Webhooks

Get notified in real-time when a fraud check returns BLOCK or REVIEW. Webhooks are HMAC-SHA256 verified and delivered with retry logic. Configure once, receive forever.

Setup

Add your webhook URL in your dashboard. We send a POST request to your endpoint on every BLOCK or REVIEW verdict.

Payload format

POST https://your-app.com/webhooks/kairos
Content-Type: application/json
X-Kairos-Signature: sha256=abc123...
X-Kairos-Event: check.blocked

{
  "event": "check.blocked",
  "timestamp": "2026-05-15T14:32:00.000Z",
  "data": {
    "query": "paypal-account-suspended.store",
    "type": "domain",
    "verdict": "BLOCK",
    "score": 100,
    "signals": ["domain:brand-impersonation:paypal", "domain:high-risk-tld:.store"],
    "ref": "a1b2c3d4"
  }
}

Verifying the signature

Always verify the X-Kairos-Signature header before processing a webhook.
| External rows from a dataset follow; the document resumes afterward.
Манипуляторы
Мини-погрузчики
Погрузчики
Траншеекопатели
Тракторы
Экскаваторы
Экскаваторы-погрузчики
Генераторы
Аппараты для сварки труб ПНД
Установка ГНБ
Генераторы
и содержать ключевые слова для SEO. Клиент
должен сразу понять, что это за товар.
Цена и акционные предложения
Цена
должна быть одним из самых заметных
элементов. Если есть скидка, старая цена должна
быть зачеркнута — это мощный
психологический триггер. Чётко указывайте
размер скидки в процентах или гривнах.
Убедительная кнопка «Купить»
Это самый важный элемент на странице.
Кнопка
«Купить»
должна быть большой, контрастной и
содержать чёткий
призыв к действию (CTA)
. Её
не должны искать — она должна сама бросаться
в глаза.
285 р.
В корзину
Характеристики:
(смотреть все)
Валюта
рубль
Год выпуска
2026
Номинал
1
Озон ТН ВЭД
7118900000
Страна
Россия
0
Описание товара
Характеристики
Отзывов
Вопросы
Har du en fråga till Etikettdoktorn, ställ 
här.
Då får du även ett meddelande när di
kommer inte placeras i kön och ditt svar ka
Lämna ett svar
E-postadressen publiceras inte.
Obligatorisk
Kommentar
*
This prevents attackers from sending fake events to your endpoint.

// Node.js verification
const crypto = require('crypto');

function verifyKairosWebhook(rawBody, signature, secret) {
  const expected = 'sha256=' + crypto
    .createHmac('sha256', secret)
    .update(rawBody)
    .digest('hex');
  return crypto.timingSafeEqual(
    Buffer.from(expected),
    Buffer.from(signature)
  );
}

// In your Express handler:
app.post('/webhooks/kairos', express.raw({ type: '*/*' }), (req, res) => {
  const sig = req.headers['x-kairos-signature'];
  if (!verifyKairosWebhook(req.body, sig, process.env.KC_WEBHOOK_SECRET)) {
    return res.status(401).send('Invalid signature');
  }
  const event = JSON.parse(req.body);
  // Process event...
  res.json({ received: true });
});

Events

Retry policy

If your endpoint returns anything other than 2xx, we retry up to 3 times with exponential backoff (1s, 4s, 16s). After 3 failures, the event is marked as failed in your dashboard.